I've only read one "how to" write book, and that was Stephen King's On Writing, which I only got around to reading recently. I enjoyed that one, but it wasn't really that heavy on the "how to," more a behind-the-scenes look at on how he did/does it. I buy/read a lot of "how to" books on grammar and getting published, though. (Even have one of the latter ones of my own published.)

There are a couple of more books like King's I've heard about that I might read someday. But a detailed, step one/step two book on how to write? No, don't plan to read one of those.
 
I generally think they are a waste of time too. I used to buy them a lot when I was younger but grew out of it. The best way to learn to write is to write (and to read)

There was one that was pretty helpful though:

"Worlds of Wonder: How To Write Science Fiction and Fantasy" by Gerrold. Even though it was geared towards sci fi, it was just helpful in general. Other than that, they're not that great.
 
I generally deconstruct excellent writing to harvest the rules for creating excellent prose. But few writers can coherently articulate what it is they do when they write. And HOW-TO writers are the worst.
 
I think these kinds of books are a bit like 'how to have sex' books. They really are pretty useless. You learn from the doing. You don't learn from reading how to do it. That's just my opinion. I have read the great writers and have taken instruction from them. I never live up to the high standard that Hemingway, Poe, Miller, and the like set, but I try to benefit from the way they did it.
 
LES

See I think that if you can cobble it together yo' self you can teach others to do what you did. The trick is to tie an abstract concept firmly to a concrete example.

On the other-hand style is what wells outta you; teach people French and some will warble and some will mumble it.
 
I have several.

A few give me ideas about how to improve my writing.

Some just don't help at all except by showing what NOT to do.

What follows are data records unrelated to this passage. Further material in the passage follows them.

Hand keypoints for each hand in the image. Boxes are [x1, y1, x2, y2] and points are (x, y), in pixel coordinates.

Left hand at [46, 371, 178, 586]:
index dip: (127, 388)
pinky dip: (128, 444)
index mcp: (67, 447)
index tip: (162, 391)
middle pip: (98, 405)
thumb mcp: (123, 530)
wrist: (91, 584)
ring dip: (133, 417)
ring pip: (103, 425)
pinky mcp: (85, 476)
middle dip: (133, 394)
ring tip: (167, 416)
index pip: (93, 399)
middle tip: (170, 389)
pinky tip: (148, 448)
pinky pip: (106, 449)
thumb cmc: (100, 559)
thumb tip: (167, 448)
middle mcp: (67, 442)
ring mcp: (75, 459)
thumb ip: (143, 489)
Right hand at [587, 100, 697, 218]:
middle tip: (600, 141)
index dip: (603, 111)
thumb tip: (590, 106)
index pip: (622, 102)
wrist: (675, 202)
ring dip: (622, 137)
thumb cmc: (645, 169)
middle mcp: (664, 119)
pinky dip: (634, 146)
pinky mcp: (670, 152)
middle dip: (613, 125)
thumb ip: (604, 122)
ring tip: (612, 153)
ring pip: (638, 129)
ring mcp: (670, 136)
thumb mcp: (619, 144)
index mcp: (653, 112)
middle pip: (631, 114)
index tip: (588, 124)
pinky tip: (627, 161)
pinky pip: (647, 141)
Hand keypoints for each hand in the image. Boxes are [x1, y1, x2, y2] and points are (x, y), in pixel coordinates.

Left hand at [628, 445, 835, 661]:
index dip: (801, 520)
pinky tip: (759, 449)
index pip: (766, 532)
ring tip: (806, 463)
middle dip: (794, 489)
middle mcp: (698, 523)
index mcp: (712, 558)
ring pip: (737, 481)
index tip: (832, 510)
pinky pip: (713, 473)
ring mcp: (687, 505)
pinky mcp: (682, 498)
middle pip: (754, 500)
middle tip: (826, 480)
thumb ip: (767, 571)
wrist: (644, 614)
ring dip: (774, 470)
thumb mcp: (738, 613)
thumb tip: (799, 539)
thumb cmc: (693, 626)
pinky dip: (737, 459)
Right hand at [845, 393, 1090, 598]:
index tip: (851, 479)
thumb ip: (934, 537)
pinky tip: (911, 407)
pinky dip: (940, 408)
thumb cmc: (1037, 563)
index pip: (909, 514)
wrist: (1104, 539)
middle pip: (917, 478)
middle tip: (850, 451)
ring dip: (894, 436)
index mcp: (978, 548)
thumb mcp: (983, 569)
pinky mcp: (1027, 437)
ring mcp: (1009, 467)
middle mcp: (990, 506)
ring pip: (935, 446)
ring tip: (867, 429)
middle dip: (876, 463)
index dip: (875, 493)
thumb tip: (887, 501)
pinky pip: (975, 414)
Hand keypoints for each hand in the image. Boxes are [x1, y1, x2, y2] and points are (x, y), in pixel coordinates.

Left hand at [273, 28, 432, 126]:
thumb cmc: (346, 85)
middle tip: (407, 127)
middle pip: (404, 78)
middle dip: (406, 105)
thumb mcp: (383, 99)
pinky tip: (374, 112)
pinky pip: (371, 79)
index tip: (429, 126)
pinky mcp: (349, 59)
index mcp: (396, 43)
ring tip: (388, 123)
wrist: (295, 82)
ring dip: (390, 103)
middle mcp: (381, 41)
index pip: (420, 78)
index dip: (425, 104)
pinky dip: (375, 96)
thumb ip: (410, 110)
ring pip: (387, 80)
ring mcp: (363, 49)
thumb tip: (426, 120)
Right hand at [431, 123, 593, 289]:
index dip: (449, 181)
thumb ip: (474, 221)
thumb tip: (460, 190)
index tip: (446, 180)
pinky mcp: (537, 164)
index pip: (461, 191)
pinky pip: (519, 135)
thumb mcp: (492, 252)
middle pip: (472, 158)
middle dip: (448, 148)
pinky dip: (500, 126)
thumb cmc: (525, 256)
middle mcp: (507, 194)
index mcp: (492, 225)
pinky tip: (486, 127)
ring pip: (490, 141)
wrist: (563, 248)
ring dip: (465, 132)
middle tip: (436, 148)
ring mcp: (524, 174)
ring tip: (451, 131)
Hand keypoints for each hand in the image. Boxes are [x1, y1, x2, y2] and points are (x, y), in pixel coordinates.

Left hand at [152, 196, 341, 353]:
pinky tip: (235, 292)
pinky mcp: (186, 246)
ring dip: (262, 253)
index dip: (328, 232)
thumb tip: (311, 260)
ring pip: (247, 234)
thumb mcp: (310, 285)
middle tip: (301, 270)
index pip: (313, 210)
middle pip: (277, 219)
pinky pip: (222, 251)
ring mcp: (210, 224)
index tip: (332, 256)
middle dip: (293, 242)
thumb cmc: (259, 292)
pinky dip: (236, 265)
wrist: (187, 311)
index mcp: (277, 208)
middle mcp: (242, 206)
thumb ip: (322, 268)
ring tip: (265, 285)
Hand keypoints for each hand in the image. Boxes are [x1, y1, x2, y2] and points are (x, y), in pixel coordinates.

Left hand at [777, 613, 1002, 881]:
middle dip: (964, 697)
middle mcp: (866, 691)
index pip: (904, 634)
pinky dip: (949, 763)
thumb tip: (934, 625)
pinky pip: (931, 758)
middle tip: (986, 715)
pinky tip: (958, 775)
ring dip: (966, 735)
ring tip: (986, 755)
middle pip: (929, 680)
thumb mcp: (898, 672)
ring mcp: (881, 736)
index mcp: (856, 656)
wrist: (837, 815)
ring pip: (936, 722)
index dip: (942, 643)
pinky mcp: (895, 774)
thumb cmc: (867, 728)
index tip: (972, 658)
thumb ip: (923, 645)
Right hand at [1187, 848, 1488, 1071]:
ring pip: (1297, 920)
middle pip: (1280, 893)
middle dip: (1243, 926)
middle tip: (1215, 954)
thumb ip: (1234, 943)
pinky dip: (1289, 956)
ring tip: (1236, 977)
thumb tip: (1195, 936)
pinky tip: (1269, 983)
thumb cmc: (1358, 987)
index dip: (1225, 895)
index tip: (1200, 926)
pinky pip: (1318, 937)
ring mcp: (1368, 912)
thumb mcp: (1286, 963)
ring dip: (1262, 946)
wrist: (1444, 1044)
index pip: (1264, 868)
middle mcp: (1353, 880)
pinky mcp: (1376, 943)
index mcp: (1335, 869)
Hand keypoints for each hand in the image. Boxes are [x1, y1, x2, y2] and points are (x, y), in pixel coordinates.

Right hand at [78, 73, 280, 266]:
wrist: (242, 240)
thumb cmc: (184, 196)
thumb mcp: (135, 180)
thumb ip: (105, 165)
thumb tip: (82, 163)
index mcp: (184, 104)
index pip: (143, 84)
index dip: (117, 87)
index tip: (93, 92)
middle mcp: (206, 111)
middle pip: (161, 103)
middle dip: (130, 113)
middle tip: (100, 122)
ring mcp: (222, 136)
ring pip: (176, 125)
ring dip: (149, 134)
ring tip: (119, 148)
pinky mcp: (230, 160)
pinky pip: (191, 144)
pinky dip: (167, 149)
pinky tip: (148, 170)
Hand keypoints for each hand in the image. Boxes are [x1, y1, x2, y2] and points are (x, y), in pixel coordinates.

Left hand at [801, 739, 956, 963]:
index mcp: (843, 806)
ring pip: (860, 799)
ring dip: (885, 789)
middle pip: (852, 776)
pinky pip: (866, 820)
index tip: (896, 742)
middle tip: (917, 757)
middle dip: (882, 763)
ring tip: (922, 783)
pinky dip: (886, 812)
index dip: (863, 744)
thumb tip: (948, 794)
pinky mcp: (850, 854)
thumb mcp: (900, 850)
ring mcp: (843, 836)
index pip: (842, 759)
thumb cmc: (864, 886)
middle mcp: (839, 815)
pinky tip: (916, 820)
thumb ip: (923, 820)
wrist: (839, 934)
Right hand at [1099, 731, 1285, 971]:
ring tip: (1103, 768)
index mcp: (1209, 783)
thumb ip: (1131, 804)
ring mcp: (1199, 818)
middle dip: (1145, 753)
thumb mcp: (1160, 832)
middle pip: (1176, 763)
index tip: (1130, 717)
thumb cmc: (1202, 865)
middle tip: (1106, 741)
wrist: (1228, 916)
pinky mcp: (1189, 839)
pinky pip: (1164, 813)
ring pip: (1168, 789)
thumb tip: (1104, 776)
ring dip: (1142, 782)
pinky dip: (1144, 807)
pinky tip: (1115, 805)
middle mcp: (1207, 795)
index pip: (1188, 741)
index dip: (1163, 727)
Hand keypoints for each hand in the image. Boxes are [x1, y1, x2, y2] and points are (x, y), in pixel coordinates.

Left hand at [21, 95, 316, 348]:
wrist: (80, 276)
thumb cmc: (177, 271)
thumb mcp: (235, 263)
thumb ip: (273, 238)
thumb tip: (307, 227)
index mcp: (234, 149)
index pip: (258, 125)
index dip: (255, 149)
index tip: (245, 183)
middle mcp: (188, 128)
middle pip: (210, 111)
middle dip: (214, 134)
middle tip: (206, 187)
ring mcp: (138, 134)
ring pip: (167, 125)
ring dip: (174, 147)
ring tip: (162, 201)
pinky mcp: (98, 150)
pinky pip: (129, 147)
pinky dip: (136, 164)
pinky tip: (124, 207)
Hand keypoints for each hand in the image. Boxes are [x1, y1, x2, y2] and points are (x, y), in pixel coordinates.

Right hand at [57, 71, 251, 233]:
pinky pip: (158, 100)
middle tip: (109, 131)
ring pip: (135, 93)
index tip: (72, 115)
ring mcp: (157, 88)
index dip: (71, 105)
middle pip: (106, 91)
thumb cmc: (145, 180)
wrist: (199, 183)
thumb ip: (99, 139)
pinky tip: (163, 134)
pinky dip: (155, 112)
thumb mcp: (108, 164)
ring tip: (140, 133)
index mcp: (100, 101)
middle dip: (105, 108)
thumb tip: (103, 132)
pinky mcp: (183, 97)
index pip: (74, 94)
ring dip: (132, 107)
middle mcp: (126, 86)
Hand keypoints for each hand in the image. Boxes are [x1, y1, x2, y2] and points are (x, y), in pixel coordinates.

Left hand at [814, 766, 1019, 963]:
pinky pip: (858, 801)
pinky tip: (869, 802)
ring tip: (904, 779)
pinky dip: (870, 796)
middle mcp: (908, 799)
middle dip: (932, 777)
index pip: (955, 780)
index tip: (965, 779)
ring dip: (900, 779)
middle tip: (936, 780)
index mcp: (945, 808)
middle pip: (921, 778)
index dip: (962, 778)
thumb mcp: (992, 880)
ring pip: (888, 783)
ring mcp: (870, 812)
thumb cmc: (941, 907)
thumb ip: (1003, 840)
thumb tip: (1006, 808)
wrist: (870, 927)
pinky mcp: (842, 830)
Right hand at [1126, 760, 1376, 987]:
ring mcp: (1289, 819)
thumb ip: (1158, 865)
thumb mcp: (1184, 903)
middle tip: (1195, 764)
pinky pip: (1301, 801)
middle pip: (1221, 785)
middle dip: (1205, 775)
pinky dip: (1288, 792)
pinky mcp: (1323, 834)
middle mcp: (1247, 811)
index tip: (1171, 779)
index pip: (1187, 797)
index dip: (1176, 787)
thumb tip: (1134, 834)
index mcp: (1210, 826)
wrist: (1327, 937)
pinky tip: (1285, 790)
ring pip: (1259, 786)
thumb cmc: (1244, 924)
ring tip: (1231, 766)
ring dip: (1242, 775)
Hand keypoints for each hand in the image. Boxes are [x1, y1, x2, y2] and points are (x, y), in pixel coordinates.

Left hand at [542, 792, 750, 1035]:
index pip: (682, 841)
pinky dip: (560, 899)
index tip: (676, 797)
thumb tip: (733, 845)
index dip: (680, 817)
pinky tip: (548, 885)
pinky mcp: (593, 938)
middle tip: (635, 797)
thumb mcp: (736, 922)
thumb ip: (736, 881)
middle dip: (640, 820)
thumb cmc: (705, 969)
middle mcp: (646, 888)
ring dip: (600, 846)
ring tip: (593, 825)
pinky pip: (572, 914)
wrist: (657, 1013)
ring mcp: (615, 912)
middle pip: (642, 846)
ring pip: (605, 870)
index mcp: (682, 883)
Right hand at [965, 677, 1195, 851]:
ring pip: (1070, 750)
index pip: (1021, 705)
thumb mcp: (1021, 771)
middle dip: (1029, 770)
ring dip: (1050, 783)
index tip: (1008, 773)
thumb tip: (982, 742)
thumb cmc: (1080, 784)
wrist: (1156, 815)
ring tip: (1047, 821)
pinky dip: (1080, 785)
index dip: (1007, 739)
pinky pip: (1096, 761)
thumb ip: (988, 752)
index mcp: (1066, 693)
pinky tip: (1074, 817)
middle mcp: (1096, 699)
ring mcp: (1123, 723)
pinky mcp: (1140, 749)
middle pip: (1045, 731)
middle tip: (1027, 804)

One book I read and read again is Quiller-Couch's On the Art of Writing. The book is an edited transcipt of his lectures to university students.

Here is an extract:

If you will possess yourselves of a copy of Quintilian, or borrow one from any library and turn to his 9th book, you will find a hundred ways indicated, illustrated, classified, in which a writer or speaker can vary his style, modulate it, lift or depress it, regulate its balance.

All these rules, separately worth studying, if taken together may easily bewilder and dishearten you. Let me choose just two, and try to hearten you by showing that, even with these two only, you can go a long way.

Take the use of right emphasis. What Quintilian says of right emphasis - the most important thing he says - is this: -


There is sometimes an extraordinary force in some particular word, which, if it be placed in no very conspicuous position in the middle part of a sentence, is likely to escape the attention of the hearer and be obscured by the words surrounding it; but if it be put at the end of a sentence is urged upon the reader's sense and imprinted on his mind.

That seems obvious enough, for English use as well as for Latin. 'The wages of sin is Death' - anyone can see how much more emphatic that is than 'Death is the wages of sin.' But let your minds work on this matter of emphasis, and discover how emphasis has always its right point somewhere, though it be not necessarily at the end of the sentence. Take a sentence in which the strong words actually repeat themselves for emphasis: -

Babylon is fallen, is fallen, that great city.

Our first impulse would be to place the emphasis at the end: -

Babylon, that great city, is fallen, is fallen.

The Latin puts it at the beginning: -

Cecidit, cecidit, Babylonia illa magna.
Fallen, fallen, is Babylon, that great city.